Montezuma Road won’t impact Summit County summer road projects
June 10, 2014
Repair cost estimates for Montezuma Road are approaching the $2 million mark, but the emergency likely will not affect an aggressive county road repair schedule already approved for this summer.
During the Tuesday, June 10, Summit Board of County Commissioners workshop, assistant county manager Thad Noll said road workers have been turning 12- to 13-hour days since last week when high water washed out a 1.5-mile section of Montezuma Road. Although Summit County could apply for state or federal aid, Noll said the county should track its expenses regardless of whether it receives reimbursement.
“If there’s a silver lining to all of this, it’s that people are getting the chance to do what they do,” Noll said. “We’re getting the opportunity to implement our incident management policies in real time.”
Noll also noted that there have been no reported injuries among county employees and Montezuma residents since the road washed out last week.
“If we have a significant rain event, we could have another Montezuma Road-type emergency.”
Summit County manager
But County Commissioner Thomas Davidson wanted to know what a potential $2 million price tag would do to the 2014 road budget and the county’s general fund, overall.
County finance director Marty Ferris said the road department receives much of its annual funding from a portion of the 12.789 voter-approved mill levy. Because it is too late in the year to adjust the mill, Ferris said, the cost of the Montezuma Road emergency would likely come out of the more fluid general fund reserves.
According to county policy, officials must maintain at least a three-month operating reserve in the general fund. The county bases its policy on average operating expenses, which equate to about $6.5 million for three months.
The county ended 2013 with a general fund balance of $16 million, $12.6 million of which is unassigned, and which Ferris said provides the county with a lot of “maneuverability” to address emergencies like Montezuma Road, while maintaining a three-month reserve.
Davidson also asked whether the estimated cost to repair Montezuma Road would impact the summer road maintenance schedule.
In April, the commission approved about $1.5 million in road maintenance projects. The road department’s maintenance budget was $1.1 million for 2014. At the time the projects were approved, county officials discussed making up the $400,000 difference with a transfer from the general fund.
As of Tuesday, the county’s elected officials and staffers agreed the maintenance plan should move forward unchanged.
“We’ve done a really good job over the last several years of saving money,” Davidson said. “This is why we build up a general fund reserve, so we can use those funds and not have to tell people in Keystone you’re road project is now delayed because of what happened in Montezuma.”
The county already is beginning to receive bids for its summer road projects, Noll said, and so far they are coming in a little lower than expected.
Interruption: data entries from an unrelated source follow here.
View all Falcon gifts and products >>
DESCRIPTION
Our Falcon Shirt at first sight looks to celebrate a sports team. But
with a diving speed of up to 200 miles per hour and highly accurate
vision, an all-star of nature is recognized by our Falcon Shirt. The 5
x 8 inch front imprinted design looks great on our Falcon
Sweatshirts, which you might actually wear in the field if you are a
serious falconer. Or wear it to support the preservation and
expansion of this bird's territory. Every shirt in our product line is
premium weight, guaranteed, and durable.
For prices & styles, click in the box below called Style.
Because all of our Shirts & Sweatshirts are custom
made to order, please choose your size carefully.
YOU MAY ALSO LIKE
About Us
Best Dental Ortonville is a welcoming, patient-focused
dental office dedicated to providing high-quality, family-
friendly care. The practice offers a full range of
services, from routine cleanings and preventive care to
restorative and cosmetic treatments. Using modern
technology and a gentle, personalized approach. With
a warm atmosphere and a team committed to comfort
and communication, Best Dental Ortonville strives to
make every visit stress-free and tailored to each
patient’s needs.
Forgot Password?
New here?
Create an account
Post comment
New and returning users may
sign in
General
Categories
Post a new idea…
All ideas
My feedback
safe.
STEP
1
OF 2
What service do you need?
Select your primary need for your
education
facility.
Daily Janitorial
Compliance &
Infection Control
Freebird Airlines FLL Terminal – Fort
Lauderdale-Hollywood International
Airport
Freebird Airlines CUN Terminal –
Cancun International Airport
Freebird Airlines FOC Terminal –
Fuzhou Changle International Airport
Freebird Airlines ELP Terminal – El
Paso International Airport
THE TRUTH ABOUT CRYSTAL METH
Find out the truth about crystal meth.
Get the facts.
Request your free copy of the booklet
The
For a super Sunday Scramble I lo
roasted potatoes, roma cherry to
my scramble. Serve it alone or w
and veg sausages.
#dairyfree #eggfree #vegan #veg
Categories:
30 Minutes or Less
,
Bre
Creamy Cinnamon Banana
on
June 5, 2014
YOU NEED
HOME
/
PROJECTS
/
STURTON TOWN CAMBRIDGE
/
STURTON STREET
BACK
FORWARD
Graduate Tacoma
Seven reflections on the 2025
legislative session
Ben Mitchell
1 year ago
To date, the county has received bids for Soda Ridge and Montezuma roads in Keystone. The section of Montezuma does not include the washout area, but focuses on the curved section at the bottom of the road near U.S. Highway 6. The county also has received bids for a number of smaller paving and patching projects, Noll said.
Interestingly, Noll said, total road maintenance costs could come in about $200,000 lower than the $1.5 million estimate, as the culvert that failed at Peru Creek was undersized and slated for replacement this summer anyway. Noll said that cost now would likely be lumped in with the total cost to repair the washed-out area of Montezuma Road.
Despite having the funds to move forward, county manager Gary Martinez recommended the county hold off on accepting the construction bids until after the end of flood season, if possible. Martinez said Denver Water announced that inflows into Dillon Reservoir have slowed in recent days, prompting officials Tuesday to drop outflows to 1,400 cubic feet per second from 1,700 cfs. Inflows peaked on May 30 at 2,777 cfs, said Travis Thompson, senior media coordinator for Denver Water.
“As long as there is not another flooding incident, then I think we would move ahead with everything on our plan,” Martinez said. “Regardless of what Denver Water is doing with the flows, there’s still a lot of snowpack out there and if we have a significant rain event, we could have another Montezuma Road-type emergency.”
Summit County Emergency Management director Joel Cochran also attended Tuesday’s workshop to provide an update on progress to restore vehicle access to Montezuma residents. He presented photos of county workers moving a two-piece, 15,000-pound bridge into place over the washout area last weekend. The bridge could be opened to vehicle traffic sometime this week, Cochran said.